In session six negative moods and thoughts are explored and it is pointed out that thoughts are not
facts. Meditation on thoughts is introduced. There is also a moods, thoughts, and alternative
viewpoints exercise. The Breathing Space is presented as the first step before taking a wider view
of thoughts. One of the difficulties with depression is that people are over-engaged with their
thoughts and have long ruminative discussion with themselves. So in this session it is shown that one
does not need to answer back ones own thoughts. One participant found that she really benefited
from telling herself that thoughts are not facts even the ones that tell you they are. It helped her
to engage more playfully and light-heartedly with her ruminative thoughts.
The homework consists in meditating a minimum of forty minutes a day in different self-appointed
chunks, and in continuing with the practice of the Breathing Space. Patients are also asked to notice
when they use the breath as an anchor to handle the situation as it is happening and when they
use the mindfulness practice to deal with issues later.
In session seven people are preparing for the future after the eight-week session ends. Now they
need to focus on the positive in their life and what uplifts their moods. In order to do that they have
to become aware of the connection between what they do and how they feel. It helps if they write
down a list of what bring them joy and what demonstrate to them that they are good at doing
something. They are encouraged to plan how best to schedule such activities.
They are also asked to recognize the warning signals of a future relapse irritability, decreasing
social participation, change in sleeping or eating habits, etc. It is essential for them to map out the
actions they can undertake to prevent the recurrence of a depressive state. The homework is to
decide on the form of meditation one wants to do in the next five weeks on a regular basis and to
continue with the regular and coping practice of the Three-minute Breathing Space. To prevent
relapse the recommendations is to set up an Early Warning System and to prepare an Action
Plan reminding oneself of the tools one has cultivated during the course.
Session eight is an opportunity to review the whole course and for participants to reflect on what
they have experienced and what they have learnt. People relate how the course has allowed them
to learn to slow down and to find an inner safety devoid of criticism, which helps defuse negative
mental thoughts before they cause any more damage. Some pointed how affirming it had been
doing the course with other people who know what depression is like.
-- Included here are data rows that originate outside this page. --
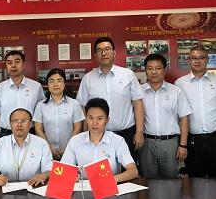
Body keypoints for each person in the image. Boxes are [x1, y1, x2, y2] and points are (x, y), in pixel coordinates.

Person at [76, 36, 145, 166]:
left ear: (114, 52)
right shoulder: (88, 79)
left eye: (107, 49)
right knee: (100, 172)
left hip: (127, 134)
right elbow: (83, 108)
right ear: (95, 55)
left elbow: (137, 103)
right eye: (99, 50)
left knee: (128, 171)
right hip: (98, 136)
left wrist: (139, 132)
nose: (104, 53)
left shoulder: (128, 75)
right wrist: (86, 134)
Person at [175, 45, 216, 178]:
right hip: (192, 139)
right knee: (195, 179)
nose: (197, 61)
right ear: (189, 60)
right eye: (193, 58)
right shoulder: (179, 83)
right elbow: (178, 113)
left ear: (207, 60)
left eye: (201, 57)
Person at [61, 98, 138, 183]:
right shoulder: (75, 141)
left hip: (109, 187)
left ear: (107, 120)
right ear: (86, 119)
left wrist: (114, 179)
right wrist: (70, 175)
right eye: (91, 118)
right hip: (83, 189)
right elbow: (63, 169)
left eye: (100, 118)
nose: (95, 123)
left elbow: (133, 171)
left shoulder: (117, 141)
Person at [141, 54, 192, 179]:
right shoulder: (138, 92)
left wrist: (183, 145)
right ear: (145, 71)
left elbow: (184, 119)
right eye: (150, 68)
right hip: (146, 143)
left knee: (171, 181)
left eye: (158, 68)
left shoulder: (176, 91)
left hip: (170, 143)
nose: (154, 72)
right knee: (148, 181)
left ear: (164, 70)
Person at [0, 108, 53, 186]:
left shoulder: (42, 143)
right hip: (6, 188)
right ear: (10, 124)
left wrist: (44, 175)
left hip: (33, 187)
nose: (19, 125)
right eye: (15, 121)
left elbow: (50, 171)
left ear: (30, 124)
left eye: (23, 121)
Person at [0, 50, 45, 141]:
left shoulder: (36, 87)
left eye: (17, 62)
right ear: (6, 66)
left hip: (30, 134)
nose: (13, 65)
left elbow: (41, 114)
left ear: (24, 65)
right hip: (5, 135)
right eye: (9, 62)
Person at [33, 68, 85, 160]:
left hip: (71, 151)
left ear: (64, 84)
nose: (55, 84)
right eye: (51, 81)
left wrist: (68, 148)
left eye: (59, 81)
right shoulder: (40, 105)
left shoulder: (74, 104)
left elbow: (77, 128)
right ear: (47, 84)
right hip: (46, 152)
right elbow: (38, 129)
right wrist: (49, 148)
Other found the breath
meditation especially beneficial. One discovered an inner strength, another felt that doing the
course had removed a sense of shame.
One person realized that they did not need to worry about the future and their past failures, that
it was much more rewarding to live in the present. Now that person could more evenly and calmly
embrace the present moment and thus learn from it to prevent further recurrence of depression.
At the end of the course two handouts are given, one about using what has been learned to deal
with future moods and the other about how to cultivate daily mindfulness. The core advice
people are being given is to KEEP BREATHING with awareness.